III. DISGRÂCE DE MOREAU — CAMPAGNE D'ITALIE — LE 18 BRUMAIRE.
Sur ces entrefaites, Moreau perdit son commandement à la suite d'un événement qui laissa soupçonner, sinon sa complicité avec Pichegru, du moins sa faiblesse pour les fautes et les trahisons de son ancien chef et ami.

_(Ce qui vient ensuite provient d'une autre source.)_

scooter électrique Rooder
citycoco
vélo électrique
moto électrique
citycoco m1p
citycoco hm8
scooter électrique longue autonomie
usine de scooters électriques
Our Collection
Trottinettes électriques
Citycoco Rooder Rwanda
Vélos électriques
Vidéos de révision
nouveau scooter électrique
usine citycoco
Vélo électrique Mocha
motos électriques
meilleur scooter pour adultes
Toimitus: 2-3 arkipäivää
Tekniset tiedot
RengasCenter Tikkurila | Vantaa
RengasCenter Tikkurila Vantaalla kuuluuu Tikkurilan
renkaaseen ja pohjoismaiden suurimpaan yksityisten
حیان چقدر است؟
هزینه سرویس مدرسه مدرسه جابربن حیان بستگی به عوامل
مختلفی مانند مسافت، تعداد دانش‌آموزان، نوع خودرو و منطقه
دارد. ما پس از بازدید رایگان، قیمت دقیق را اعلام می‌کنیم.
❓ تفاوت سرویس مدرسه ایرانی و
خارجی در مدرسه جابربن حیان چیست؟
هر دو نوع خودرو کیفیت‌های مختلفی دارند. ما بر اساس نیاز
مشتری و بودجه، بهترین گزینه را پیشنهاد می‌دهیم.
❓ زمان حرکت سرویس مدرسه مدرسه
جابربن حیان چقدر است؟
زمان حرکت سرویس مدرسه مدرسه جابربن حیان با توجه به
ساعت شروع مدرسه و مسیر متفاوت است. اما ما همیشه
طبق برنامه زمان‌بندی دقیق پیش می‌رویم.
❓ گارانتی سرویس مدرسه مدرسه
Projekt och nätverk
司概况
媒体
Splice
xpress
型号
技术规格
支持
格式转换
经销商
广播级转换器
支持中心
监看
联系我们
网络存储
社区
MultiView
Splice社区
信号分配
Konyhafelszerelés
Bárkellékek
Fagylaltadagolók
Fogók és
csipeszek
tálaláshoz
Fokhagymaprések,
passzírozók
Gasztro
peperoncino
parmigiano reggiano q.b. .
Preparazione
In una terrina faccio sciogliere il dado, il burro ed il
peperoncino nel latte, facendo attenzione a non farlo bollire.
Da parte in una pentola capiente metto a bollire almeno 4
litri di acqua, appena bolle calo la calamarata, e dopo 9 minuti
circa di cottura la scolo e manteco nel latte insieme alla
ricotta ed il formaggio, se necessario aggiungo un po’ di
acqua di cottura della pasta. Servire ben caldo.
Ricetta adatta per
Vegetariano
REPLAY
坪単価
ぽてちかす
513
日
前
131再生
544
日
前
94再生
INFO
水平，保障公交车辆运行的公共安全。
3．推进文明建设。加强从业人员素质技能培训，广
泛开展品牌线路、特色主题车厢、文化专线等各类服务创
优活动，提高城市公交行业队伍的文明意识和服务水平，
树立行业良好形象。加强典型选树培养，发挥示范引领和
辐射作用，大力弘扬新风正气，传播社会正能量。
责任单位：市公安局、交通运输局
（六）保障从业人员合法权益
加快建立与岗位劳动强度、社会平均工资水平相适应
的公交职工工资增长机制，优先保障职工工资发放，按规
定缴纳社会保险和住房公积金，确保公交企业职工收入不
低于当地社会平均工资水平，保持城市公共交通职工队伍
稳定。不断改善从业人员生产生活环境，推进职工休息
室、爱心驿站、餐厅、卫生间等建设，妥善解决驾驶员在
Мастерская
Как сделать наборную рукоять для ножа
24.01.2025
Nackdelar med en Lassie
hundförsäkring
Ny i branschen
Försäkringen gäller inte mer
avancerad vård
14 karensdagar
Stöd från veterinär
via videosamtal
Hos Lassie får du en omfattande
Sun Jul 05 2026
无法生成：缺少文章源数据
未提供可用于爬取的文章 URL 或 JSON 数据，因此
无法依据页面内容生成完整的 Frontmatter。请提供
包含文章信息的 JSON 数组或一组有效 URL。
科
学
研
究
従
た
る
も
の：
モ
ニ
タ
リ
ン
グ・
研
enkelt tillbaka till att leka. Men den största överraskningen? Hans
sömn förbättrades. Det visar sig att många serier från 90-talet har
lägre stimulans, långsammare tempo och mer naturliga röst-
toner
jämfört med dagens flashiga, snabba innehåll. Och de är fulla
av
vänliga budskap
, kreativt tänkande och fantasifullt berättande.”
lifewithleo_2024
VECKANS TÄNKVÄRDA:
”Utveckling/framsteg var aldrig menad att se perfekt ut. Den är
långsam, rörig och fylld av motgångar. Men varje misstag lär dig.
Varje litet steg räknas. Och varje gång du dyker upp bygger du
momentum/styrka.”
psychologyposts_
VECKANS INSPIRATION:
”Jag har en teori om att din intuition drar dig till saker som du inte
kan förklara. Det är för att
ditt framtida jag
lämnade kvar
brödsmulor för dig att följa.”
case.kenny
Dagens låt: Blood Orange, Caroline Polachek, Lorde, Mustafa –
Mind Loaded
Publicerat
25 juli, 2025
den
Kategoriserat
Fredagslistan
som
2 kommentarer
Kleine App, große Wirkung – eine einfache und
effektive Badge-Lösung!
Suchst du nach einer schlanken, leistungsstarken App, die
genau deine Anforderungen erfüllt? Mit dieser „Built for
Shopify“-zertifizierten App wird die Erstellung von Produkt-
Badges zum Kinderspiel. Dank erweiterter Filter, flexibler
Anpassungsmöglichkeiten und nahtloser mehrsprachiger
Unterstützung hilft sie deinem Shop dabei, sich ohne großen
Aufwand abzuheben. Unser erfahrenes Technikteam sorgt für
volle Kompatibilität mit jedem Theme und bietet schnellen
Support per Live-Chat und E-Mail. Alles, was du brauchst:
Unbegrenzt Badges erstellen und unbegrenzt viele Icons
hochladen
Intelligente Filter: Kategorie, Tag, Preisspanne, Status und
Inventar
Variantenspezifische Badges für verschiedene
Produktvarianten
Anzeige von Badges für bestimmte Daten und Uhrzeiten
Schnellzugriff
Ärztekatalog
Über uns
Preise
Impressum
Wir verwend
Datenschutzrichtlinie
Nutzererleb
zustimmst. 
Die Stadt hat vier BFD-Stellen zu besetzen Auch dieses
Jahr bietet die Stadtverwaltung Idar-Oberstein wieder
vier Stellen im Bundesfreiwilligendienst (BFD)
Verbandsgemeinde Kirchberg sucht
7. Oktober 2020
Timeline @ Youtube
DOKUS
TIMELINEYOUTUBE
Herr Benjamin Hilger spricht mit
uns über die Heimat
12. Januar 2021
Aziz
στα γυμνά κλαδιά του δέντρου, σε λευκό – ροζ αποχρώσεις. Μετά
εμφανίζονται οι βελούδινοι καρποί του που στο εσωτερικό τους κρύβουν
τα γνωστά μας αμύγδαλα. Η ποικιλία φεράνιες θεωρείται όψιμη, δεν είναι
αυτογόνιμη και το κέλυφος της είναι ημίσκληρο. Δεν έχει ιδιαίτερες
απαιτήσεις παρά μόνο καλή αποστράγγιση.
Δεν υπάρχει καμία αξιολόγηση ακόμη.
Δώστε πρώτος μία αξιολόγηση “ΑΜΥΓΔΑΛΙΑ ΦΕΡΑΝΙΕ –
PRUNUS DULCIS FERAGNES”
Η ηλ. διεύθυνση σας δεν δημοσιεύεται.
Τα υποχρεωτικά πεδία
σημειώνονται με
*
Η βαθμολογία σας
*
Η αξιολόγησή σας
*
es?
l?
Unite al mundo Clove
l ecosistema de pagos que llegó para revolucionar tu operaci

Au commencement de la campagne de 1796, on avait saisi dans les fourgons du général autrichien Kinglin une correspondance chiffrée qui révélait les intelligences de Pichegru avec le prince de Condé et le ministre anglais Wickham. Moreau, qu'une vieille amitié unissait à Pichegru, hésita longtemps avant de la communiquer au Directoire. Enfin, devinant l'issue de la lutte qui s'engageait entre celui-ci et les Conseils, et sentant que son silence le perdrait sans sauver Pichegru, pressé d'ailleurs par son chef d'état-major, Lajolais, il écrivit une lettre confidentielle au directeur Barthélemy qui devait lui-même être proscrit quelques semaines plus tard, lors du coup d'Etat du 18 fructidor. La réserve de Moreau parut suspecte ; les vainqueurs de cette journée lui retirèrent son commandement et le rappelèrent à Paris. Moreau attendit avec résignation que la patrie eût besoin de ses services. Il n'attendit pas longtemps. Sur toutes les frontières, les revers succédaient aux revers. Au mois d'avril 1799, il reçut le titre d'inspecteur général avec mission de préparer les plans de campagne et les opérations défensives et offensives. Le moment vint bientôt où sa présence aux armées fut indispensable. Hoche et Marceau étaient morts, Bonaparte, Kléber, Desaix étaient en Egypte ; Moreau restait seul ; il fut proposé pour commander en chef en Italie. Barras lui préféra l'incapable Schérer. Moreau accepta noblement un commandement subalterne dans une armée qu'il aurait dû commander en chef. |
Le 26 mars, l’armée tenta de forcer la ligne de l'Adige ; seule, l’aile gauche que commandait Moreau réussit à passer le fleuve ; elle ne put continuer ses succès par suite de l’échec de la droite et du centre de Schérer. Moreau conseilla alors à celui-ci de s’appuyer sur lui pour franchir l'Adige. Schérer ne voulut rien entendre ; il rappela Moreau sur la rive droite pour recommencer l’attaque trois jours après ; l’échec fut complet. Le général Kray en profita pour prendre l’offensive ; débouchant de Vérone, il se prépara à tomber sur le flanc de Schérer. Les deux armées se rencontrèrent à Magnano le 5 avril. Malgré les prodiges de Moreau, Kray culbuta notre centre ; seule, l'héroïque contenance du vainqueur de Biberach l’empêcha de poursuivre ses succès. Néanmoins la bataille était perdue. Malgré Moreau qui conseillait d’attendre le lendemain afin d’éviter le désordre d’une retraite de nuit, Scherer se retira immédiatement.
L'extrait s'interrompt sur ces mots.